Here, unit area histograms are presented, i.e. the particular curve shows proportions rather than absolute numbers. Thus it constitutes a simple density estimate. The x-axis demonstrates normalized metabolite levels and is divided into equidistant intervals. The y-axis represents the relative frequency per interval. The panels A and B show the two metabolic markers with the highest VIP in each investigated model, i.e. Unknown 31 (using a functional group prediction service offered by the Golm Metabolome Database [41] at least one hydroxyl group was predicted to be present in Unknown 31) and Cellobiose. The levels of these highly predictive metabolic markers deviate obviously from normal distributions, namely they display bimodal distributions. The deviation from a normal distribution seems to abate with decreasing importance of the particular metabolic marker in the models. This is demonstrated by the two examples C and D of metabolic markers, which have in average the lowest VIP in our models.
Figure 5.
Simplified display of the idea behind the modelling for the different predictor sets.

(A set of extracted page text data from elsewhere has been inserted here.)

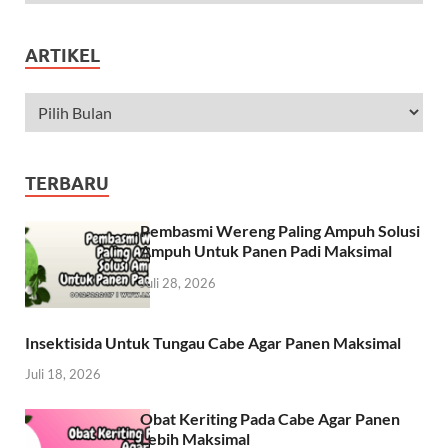
ARTIKEL
TERBARU
Pembasmi Wereng Paling Ampuh Solusi
Ampuh Untuk Panen Padi Maksimal
Juli 28, 2026
Insektisida Untuk Tungau Cabe Agar Panen Maksimal
Juli 18, 2026
Obat Keriting Pada Cabe Agar Panen
Lebih Maksimal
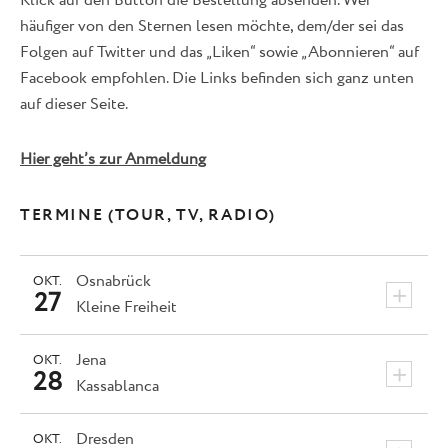
Klick auf den Button die Bestellung absenden. Wer
häufiger von den Sternen lesen möchte, dem/der sei das
Folgen auf Twitter und das „Liken“ sowie „Abonnieren“ auf
Facebook empfohlen. Die Links befinden sich ganz unten
auf dieser Seite.
Hier geht’s zur Anmeldung
TERMINE (TOUR, TV, RADIO)
Osnabrück
OKT.
+
27
Kleine Freiheit
Jena
OKT.
+
28
Kassablanca
Dresden
OKT.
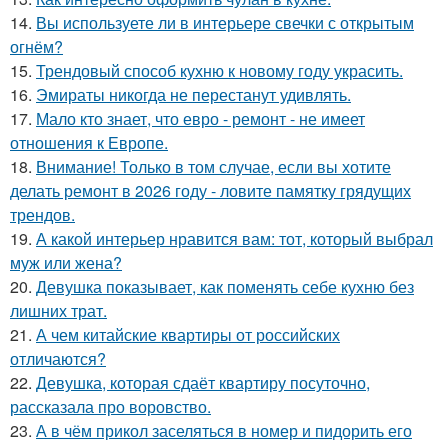
14.
Вы используете ли в интерьере свечки с открытым
огнём?
15.
Трендовый способ кухню к новому году украсить.
16.
Эмираты никогда не перестанут удивлять.
17.
Мало кто знает, что евро - ремонт - не имеет
отношения к Европе.
18.
Внимание! Только в том случае, если вы хотите
делать ремонт в 2026 году - ловите памятку грядущих
трендов.
19.
А какой интерьер нравится вам: тот, который выбрал
муж или жена?
20.
Девушка показывает, как поменять себе кухню без
лишних трат.
21.
А чем китайские квартиры от российских
отличаются?
22.
Девушка, которая сдаёт квартиру посуточно,
рассказала про воровство.
23.
А в чём прикол заселяться в номер и пидорить его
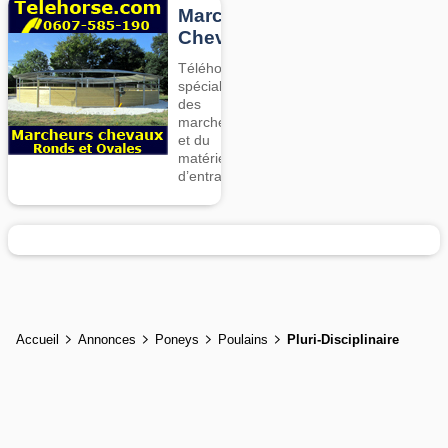
Marcheurs
Chevaux
Téléhorse,
spécialiste
des
marcheurs
et du
matériel
d’entrainement
Accueil
Annonces
Poneys
Poulains
Pluri-Disciplinaire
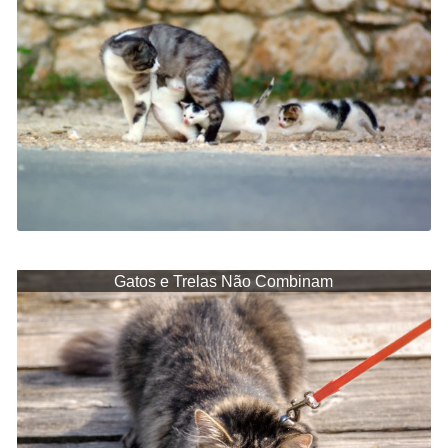
Gatos e Trelas Não Combinam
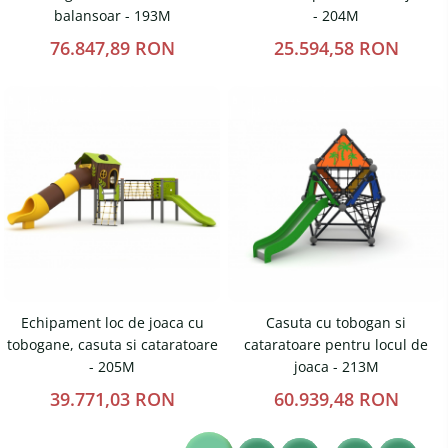
balansoar - 193M
- 204M
76.847,89 RON
25.594,58 RON
Echipament loc de joaca cu
Casuta cu tobogan si
tobogane, casuta si cataratoare
cataratoare pentru locul de
- 205M
joaca - 213M
39.771,03 RON
60.939,48 RON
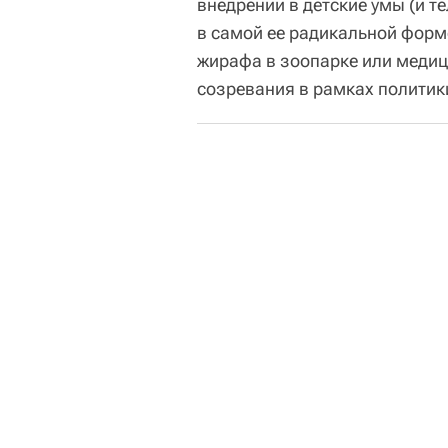
внедрении в детские умы (и т
в самой ее радикальной форм
жирафа в зоопарке или меди
созревания в рамках политик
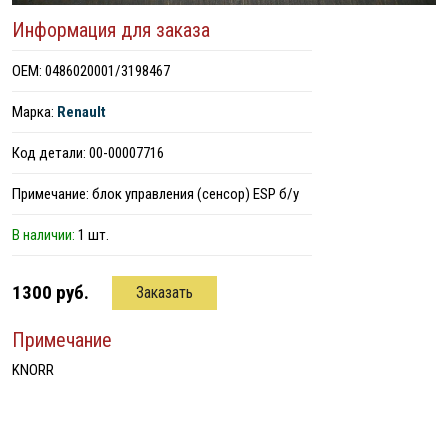
Информация для заказа
ОЕМ: 0486020001/3198467
Марка:
Renault
Код детали: 00-00007716
Примечание: блок управления (сенсор) ESP б/у
В наличии:
1 шт.
1300 руб.
Заказать
Примечание
KNORR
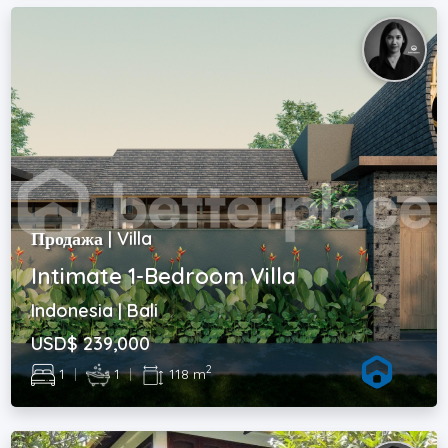
Продажа | Villa
Intimate 1-Bedroom Villa
Indonesia | Bali
USD$ 239,000
2
1
|
1
|
118 m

The chain of causality from genes to phenotype is displayed here. Since genes are at the starting point of the causal chain, one established way to model a phenotype Y is to use genetic markers X and combine them linearely (genetic model in red). Using instead predictor variables Z, which are close to the phenotype, such as metabolites, presents another promising way to predict a complex phenotype, since those variables integrate already parts of the complex gene interactions (represented by products Xi*Xj). The advantage is that we do not need to know, which genes actually interact in which way, and that the model can stay simple. It just linearely combines metabolite variables, thus integrating non-linear interactions indirectly (metabolite model in blue). In the end, one might use a combination of both approaches, i.e. combining different levels of the causal chain, to explain as much as possible of the complex phenotype. Hence one integrates linear relationships concerning the response as well as non-linear gene interactions, while sticking to the simple model ansatz of a linear combination of genetic predictors X and metabolite variables Z (combined model in violet).